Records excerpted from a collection
========================================
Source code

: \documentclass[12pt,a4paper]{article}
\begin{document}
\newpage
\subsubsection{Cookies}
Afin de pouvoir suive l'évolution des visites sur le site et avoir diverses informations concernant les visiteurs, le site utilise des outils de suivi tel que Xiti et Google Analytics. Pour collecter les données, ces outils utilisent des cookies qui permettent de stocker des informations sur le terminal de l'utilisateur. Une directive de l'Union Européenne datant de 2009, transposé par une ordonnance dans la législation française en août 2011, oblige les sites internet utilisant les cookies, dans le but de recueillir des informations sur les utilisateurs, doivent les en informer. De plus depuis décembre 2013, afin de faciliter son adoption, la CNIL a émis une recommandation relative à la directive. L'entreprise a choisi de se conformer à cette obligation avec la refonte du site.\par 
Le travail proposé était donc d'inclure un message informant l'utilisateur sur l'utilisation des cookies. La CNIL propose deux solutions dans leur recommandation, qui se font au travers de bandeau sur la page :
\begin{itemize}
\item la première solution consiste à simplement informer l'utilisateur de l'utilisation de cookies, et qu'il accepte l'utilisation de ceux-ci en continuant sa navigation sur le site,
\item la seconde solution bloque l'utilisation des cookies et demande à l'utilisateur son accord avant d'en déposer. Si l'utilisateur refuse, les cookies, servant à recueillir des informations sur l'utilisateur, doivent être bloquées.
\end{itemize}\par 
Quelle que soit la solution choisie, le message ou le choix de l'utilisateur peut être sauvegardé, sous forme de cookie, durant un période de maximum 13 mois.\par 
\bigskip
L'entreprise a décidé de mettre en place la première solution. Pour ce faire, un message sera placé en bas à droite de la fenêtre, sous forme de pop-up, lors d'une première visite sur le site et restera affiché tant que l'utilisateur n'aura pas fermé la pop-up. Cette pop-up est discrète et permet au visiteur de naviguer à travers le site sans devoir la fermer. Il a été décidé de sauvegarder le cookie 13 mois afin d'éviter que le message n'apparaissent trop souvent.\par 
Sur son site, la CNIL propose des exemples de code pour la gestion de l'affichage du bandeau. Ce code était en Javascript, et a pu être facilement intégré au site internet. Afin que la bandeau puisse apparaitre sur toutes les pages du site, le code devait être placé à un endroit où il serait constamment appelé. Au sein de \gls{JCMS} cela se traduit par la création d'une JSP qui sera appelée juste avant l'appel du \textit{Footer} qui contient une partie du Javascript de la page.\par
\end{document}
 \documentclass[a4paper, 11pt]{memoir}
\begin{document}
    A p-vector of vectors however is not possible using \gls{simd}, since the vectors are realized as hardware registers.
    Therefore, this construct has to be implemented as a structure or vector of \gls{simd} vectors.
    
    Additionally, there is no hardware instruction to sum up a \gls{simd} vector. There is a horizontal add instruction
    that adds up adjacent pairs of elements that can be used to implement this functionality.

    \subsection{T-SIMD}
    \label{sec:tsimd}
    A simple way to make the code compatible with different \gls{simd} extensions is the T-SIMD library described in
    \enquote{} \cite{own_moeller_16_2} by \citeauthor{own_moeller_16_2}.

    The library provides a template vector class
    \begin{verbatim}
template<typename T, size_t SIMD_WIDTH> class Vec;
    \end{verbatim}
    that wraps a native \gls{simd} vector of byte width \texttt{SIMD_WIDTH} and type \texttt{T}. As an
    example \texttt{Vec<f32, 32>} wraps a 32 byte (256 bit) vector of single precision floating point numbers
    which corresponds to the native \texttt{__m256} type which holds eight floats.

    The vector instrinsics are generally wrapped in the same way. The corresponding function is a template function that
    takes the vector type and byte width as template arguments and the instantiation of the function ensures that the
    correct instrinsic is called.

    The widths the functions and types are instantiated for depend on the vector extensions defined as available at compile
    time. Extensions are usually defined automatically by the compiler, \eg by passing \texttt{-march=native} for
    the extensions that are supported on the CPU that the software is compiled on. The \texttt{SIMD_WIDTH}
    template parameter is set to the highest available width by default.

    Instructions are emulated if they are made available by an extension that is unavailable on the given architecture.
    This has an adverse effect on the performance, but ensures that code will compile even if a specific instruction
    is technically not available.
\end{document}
========================================
-- WHAT YOU NEED TO DO --
The first line of the entries above marks where to begin; repeat each line exactly through the one that contains "Afin de pouvoir", and include that line.

-- SOLUTION FOR THIS PROBLEM --
Source code

: \documentclass[12pt,a4paper]{article}
\begin{document}
\newpage
\subsubsection{Cookies}
Afin de pouvoir suive l'évolution des visites sur le site et avoir diverses informations concernant les visiteurs, le site utilise des outils de suivi tel que Xiti et Google Analytics. Pour collecter les données, ces outils utilisent des cookies qui permettent de stocker des informations sur le terminal de l'utilisateur. Une directive de l'Union Européenne datant de 2009, transposé par une ordonnance dans la législation française en août 2011, oblige les sites internet utilisant les cookies, dans le but de recueillir des informations sur les utilisateurs, doivent les en informer. De plus depuis décembre 2013, afin de faciliter son adoption, la CNIL a émis une recommandation relative à la directive. L'entreprise a choisi de se conformer à cette obligation avec la refonte du site.\par 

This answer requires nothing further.